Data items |
-------

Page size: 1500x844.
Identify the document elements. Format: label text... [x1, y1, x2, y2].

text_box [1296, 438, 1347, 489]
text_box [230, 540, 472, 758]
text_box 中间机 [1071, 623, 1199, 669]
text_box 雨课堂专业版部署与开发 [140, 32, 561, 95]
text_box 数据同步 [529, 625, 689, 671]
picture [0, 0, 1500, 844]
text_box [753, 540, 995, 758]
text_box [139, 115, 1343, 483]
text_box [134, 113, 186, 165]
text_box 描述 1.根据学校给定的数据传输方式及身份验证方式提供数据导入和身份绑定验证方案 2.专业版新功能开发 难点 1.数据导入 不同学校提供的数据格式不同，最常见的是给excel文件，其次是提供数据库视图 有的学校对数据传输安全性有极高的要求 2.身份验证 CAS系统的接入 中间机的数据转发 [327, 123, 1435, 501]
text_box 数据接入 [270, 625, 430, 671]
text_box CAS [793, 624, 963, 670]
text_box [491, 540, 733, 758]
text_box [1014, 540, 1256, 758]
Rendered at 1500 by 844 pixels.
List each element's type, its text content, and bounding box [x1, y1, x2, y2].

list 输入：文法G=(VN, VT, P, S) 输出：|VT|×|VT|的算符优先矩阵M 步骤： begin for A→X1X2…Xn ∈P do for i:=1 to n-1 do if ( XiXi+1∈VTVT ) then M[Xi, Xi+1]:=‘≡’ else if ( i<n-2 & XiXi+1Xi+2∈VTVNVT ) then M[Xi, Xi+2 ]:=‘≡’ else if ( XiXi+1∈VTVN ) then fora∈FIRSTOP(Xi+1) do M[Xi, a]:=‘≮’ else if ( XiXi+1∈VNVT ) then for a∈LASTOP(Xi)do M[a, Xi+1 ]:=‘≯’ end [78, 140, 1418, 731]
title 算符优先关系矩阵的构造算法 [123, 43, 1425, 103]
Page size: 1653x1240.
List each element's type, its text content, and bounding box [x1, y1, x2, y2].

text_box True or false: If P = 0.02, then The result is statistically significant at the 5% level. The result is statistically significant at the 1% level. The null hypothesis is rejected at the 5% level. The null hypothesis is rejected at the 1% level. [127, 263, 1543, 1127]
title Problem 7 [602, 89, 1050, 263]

-------

TASK BRIEF | Each line, beginning at the one that contains "Page size: 1653x1240." and continuing through the end of the records, must be written out exactly, first and last included.

TASK SOLUTION |
Page size: 1653x1240.
List each element's type, its text content, and bounding box [x1, y1, x2, y2].

text_box True or false: If P = 0.02, then The result is statistically significant at the 5% level. The result is statistically significant at the 1% level. The null hypothesis is rejected at the 5% level. The null hypothesis is rejected at the 1% level. [127, 263, 1543, 1127]
title Problem 7 [602, 89, 1050, 263]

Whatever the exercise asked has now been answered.